Она была в смущенье и не сразу поняла, что это слово означает шифр. Полковник иногда говорил даже «тарабарская грамота», — так шифр назывался в еще более далекие времена. Слово «тайнопись» ей, впрочем, понравилось. Он сделал вид, будто привстает.
Эдда заказала платье. Хотела было съездить в Брюссель и выбрать там кружева. «Фламандские? Брюссельские? Валансьенские?» Их можно было достать и в Берлине, однако Берлин ей давно надоел, и она всегда чувствовала потребность в частых переездах, особенно теперь, со спальными вагонами, с шампанским. Вышло, однако, так, что в Брюссель она не поехала. Пришло письмо от Шелля, — короткое и без всякой тайнописи. «Хочу тебе еще сказать следующее, — писал он. — Освежи свои познания в испанском языке. Я знаю твои способности к языкам. Ты легко найдешь учительницу в Берлине. Нужна только практика. От этого зависит твое счастье. A bon entendeur salut!» Подпись была: «С истинным уважением и совершенной преданностью, твой Х-х-хам».
Она тотчас наняла не учительницу, а учителя, — очень скучала без мужчин. Учитель, впрочем старый и неинтересный, приходил каждый день на два часа. Теперь уехать было невозможно. Кружева были тоже куплены в Берлине. Общий счет, с прибавленьями на расходы, составил тысячу шестьсот двадцать семь долларов: точные, не круглые цифры всегда производили хорошее впечатление. «А что мой картежник из плута скроен и мошенником подбит, это полковник правильно сказал. Непременно ему передам».

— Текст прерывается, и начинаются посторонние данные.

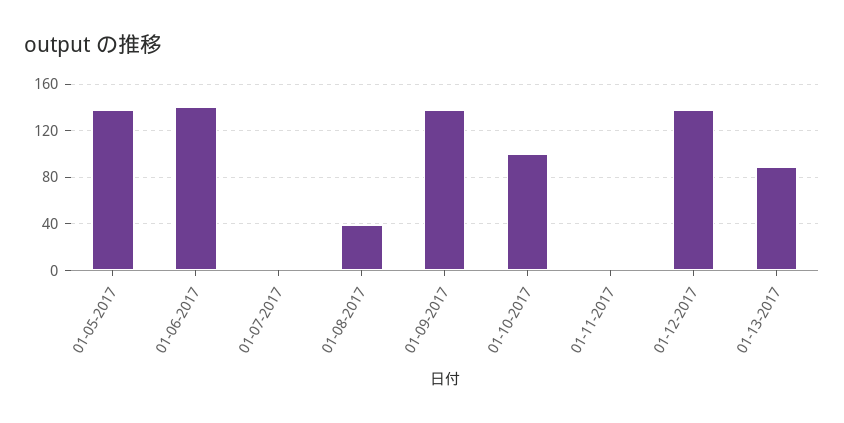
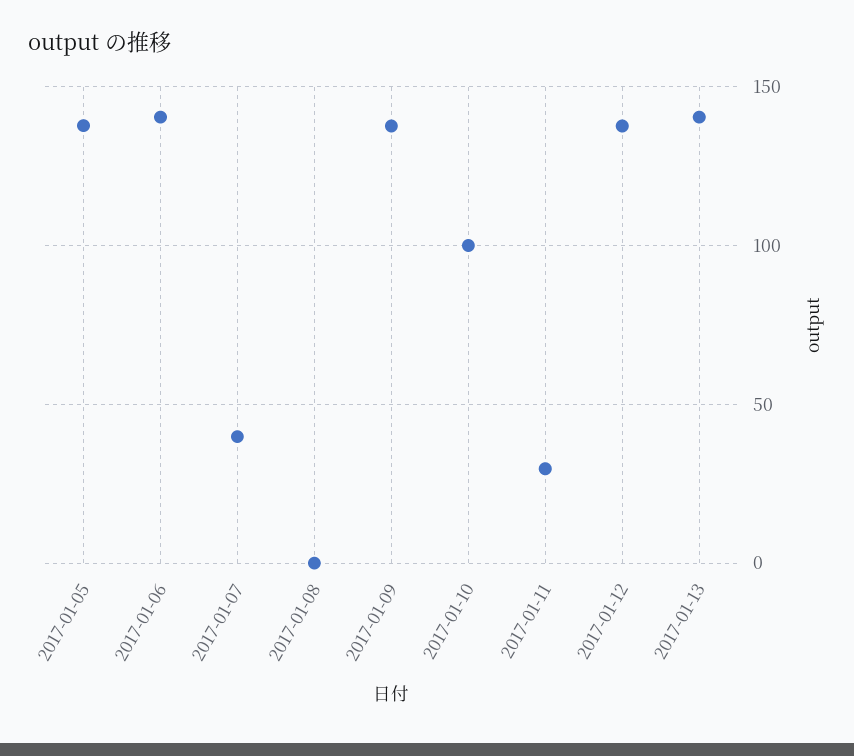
  {
    "01-05-2017": 140,
    "01-06-2017": 140,
-   "01-07-2017": 0,
+   "01-07-2017": 40,
-   "01-08-2017": 40,
+   "01-08-2017": 0,
    "01-09-2017": 140,
    "01-10-2017": 100,
-   "01-11-2017": 0,
+   "01-11-2017": 30,
    "01-12-2017": 140,
-   "01-13-2017": 90
+   "01-13-2017": 140
  }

От скуки она начала писать рассказ, где героиня, знаменитая артистка, не «говорила, смеясь», а «молвила, смеючись».
В Венецию она вернулась за два дня до праздника. Шелль встретил ее на вокзале и почтительно поцеловал ей руку. Щелкнул аппарат: на перроне ждал фотограф. Был и один унылый репортер. Эдда дала интервью. Шелль ожидал его со страхом, но сошло хорошо. Она говорила о красотах Венеции:
— ...Я много раз бывала в вашем дивном городе. Что может быть красивее площади святого Марка! А Дворец дожей! А Большой канал! Для праздника я тщательно изучила все мате риалы...
— Пожалуйста, сударыня, не сообщайте ничего о празднике, — вмешался Шелль. — Послезавтра все всё увидят, а пока это маленький секрет.
— Я подчиняюсь, — сказала Эдда с очаровательной улыбкой.
— Прямо Сара Бернар! — похвалил Шелль, когда они остались одни. — И говорила ты о Венеции чрезвычайно интересно, оригинально и ценно. Пять с плюсом. Для тебя снят номер из двух комнат. — Он назвал одну из лучших гостиниц. — На наш счет.
— Я думаю, что на ваш! Но отчего не у вас?
— Зачем же тебе встречаться с его дамой? Я сегодня вечером тебя с ним познакомлю. Устроился так, что ее не будет. Она ему уже надоела... Твоя прежняя гостиница тоже недурна, но ведь твой американец еще там?
— Там. И я должна буду поддерживать с ним контакт, этого требует полковник.
— Поддерживай с ним контакт, — сказал он так же, как полковник. — Можешь сегодня с ним и обедать. Лучше у него в номере. А как наш дорогой полковник, пропади он пропадом? Еще не совсем сошел с ума?
— Почему сошел с ума?
— Да у него глаза ненормального человека, разве ты не заметила?